Samedi matin, signe du retour en force du régime dans la région, des soldats de l'armée syrienne et de la police militaire russe, des tanks et des véhicules militaires étaient déployés au poste-frontière de Nassib, porte vers la Jordanie, a constaté une journaliste de l'AFP.
Abandon des armes
En vertu de l'accord, les institutions de l'Etat reprendront leur travail dans la région de Deraa et "l'Etat syrien prendra le contrôle de toutes les positions aux mains des rebelles le long de la frontière jordanienne", a rapporté l'agence officielle Sana.
Il prévoit l'"entrée en vigueur d'un cessez-le-feu et la remise par les groupes terroristes de leurs armes lourdes et moyennes dans toutes les villes et localités", selon Sana.
Ceux "qui refusent ce règlement partiront pour Idleb (une province dans le nord-ouest de la Syrie, ndlr) avec leurs familles", a précisé l'agence, une condition sur laquelle les factions rebelles avaient insisté.
L'accord, qui se déroulera en trois étapes, a débuté dans l'est de la région de Deraa et doit ensuite être appliqué dans le chef-lieu de la province puis dans l'ouest, selon le porte-parole du commandement rebelle, Hussein Abazeed.
Mais pour de nombreux déplacés un retour sous la houlette du pouvoir suscite des craintes.
"Quand on sera sûr qu'il y a bien un cessez-le-feu, et si on est certain que personne ne va nous poursuivre, alors on pourra rentrer dans nos maisons", indique prudemment Oussama al-Homsi, 26 ans, sommairement installé avec sa famille dans des champs au sud de la ville de Deraa.
Ne pas "agiter" Israël
Le régime syrien semble plus que jamais déterminé à rasseoir son pouvoir sur l'ensemble de la Syrie, ravagée depuis 2011 par une guerre qui a fait plus de 350.000 morts et jeté à la rue des millions de personnes.
Face à lui, des rebelles affaiblis, désormais cantonnés au nord du pays après avoir perdu leurs quartiers d'Alep (fin 2016) et leur bastion dans la Ghouta orientale, aux portes de la capitale Damas (avril 2018).
Un groupuscule ayant prêté allégeance à l'organisation Etat islamique (EI) est encore positionné dans le sud-ouest de la province de Deraa, proche à la fois du Golan et de la Jordanie.
Le chef du Hezbollah, mouvement libanais qui combat au côté du régime en Syrie, avait récemment indiqué que ces jihadistes étaient dans le collimateur.
Mais le régime pourrait aussi prendre pour cible les territoires rebelles de Qouneitra, secteur sensible qui borde directement la ligne de démarcation avec Israël.
"La prise de Qouneitra sera compliquée.

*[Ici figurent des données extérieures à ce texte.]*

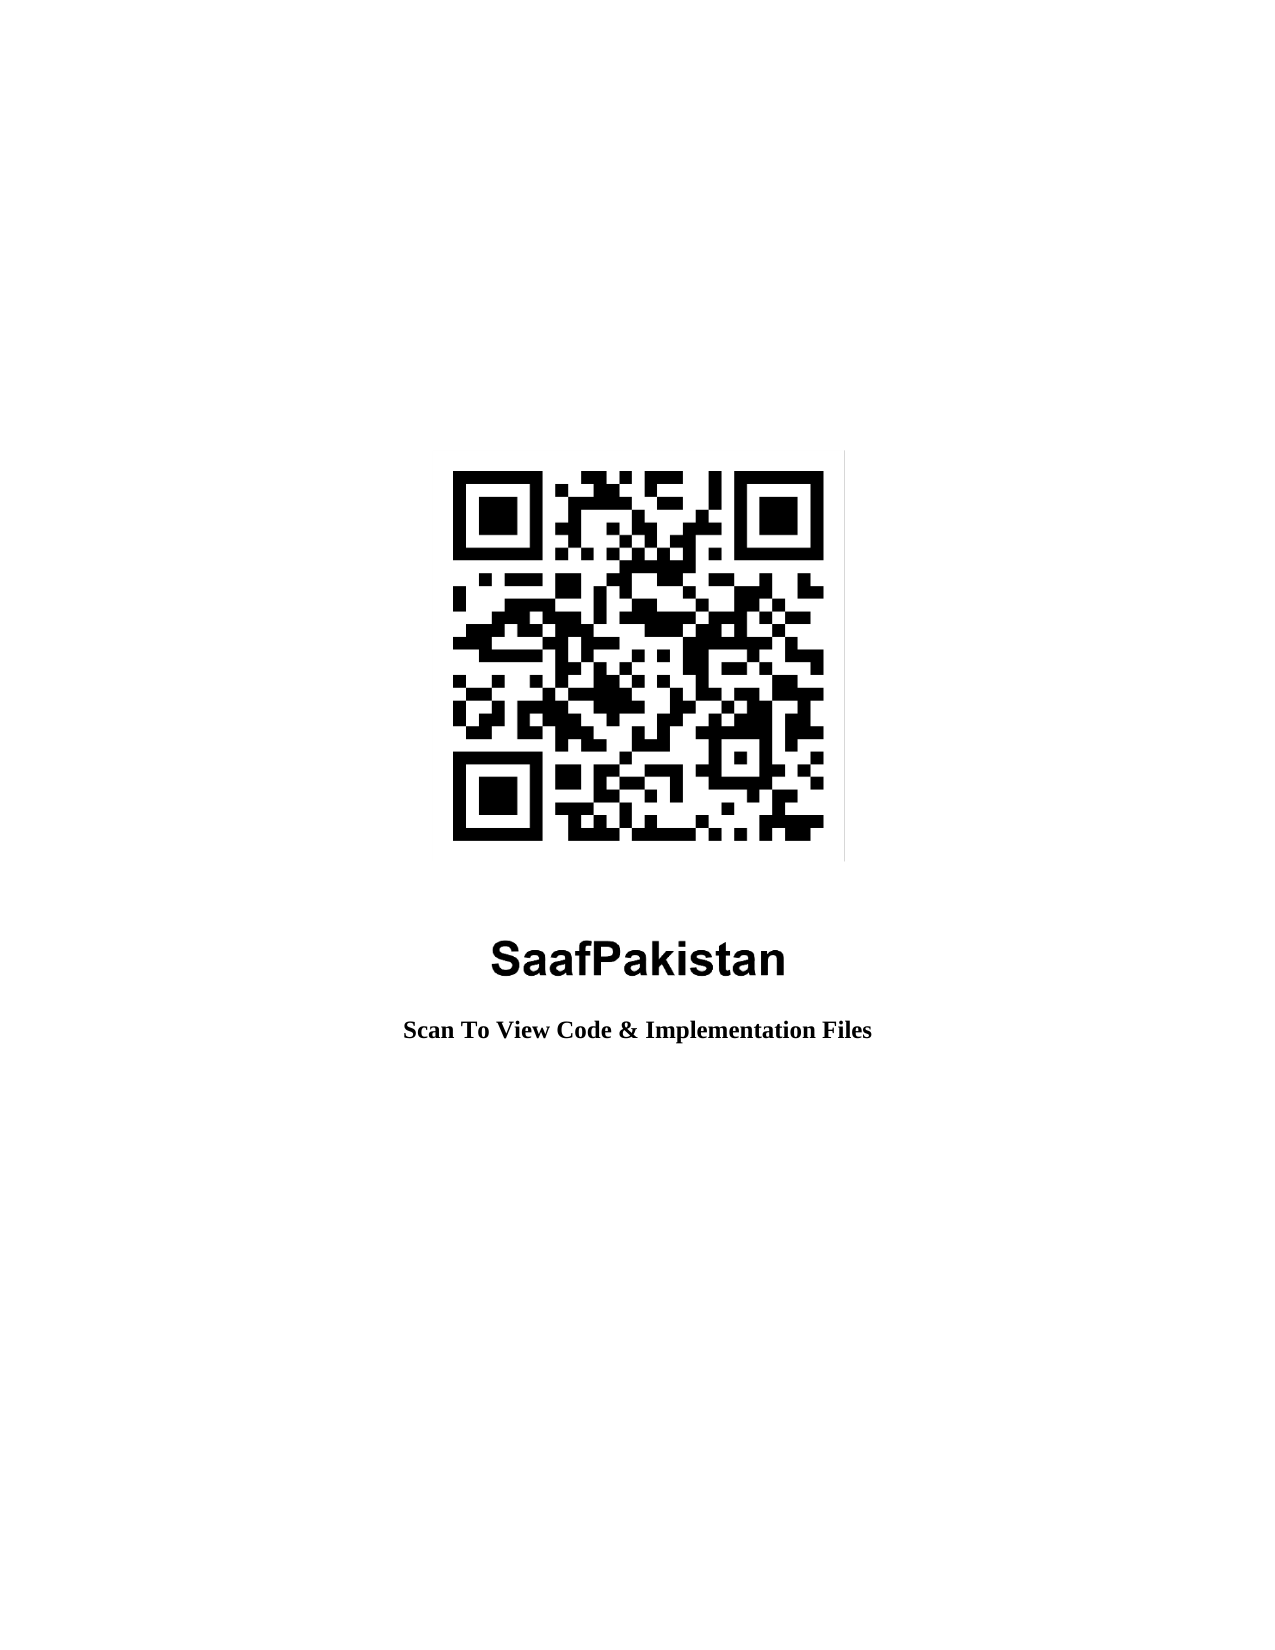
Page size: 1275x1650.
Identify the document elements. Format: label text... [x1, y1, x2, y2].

Le gouvernement devra voir comment progresser sans agiter les Israéliens et déclencher une action militaire israélienne destructrice", avertit l'expert Sam Heller, du centre de réflexion International Crisis Group (ICG).
Selon un récent rapport du ICG, l'Etat hébreu a en effet fourni "un soutien aux factions armées du sud à partir de 2013 ou 2014, apparemment pour essayer de cultiver des partenaires locaux et sécuriser une zone tampon à sa frontière".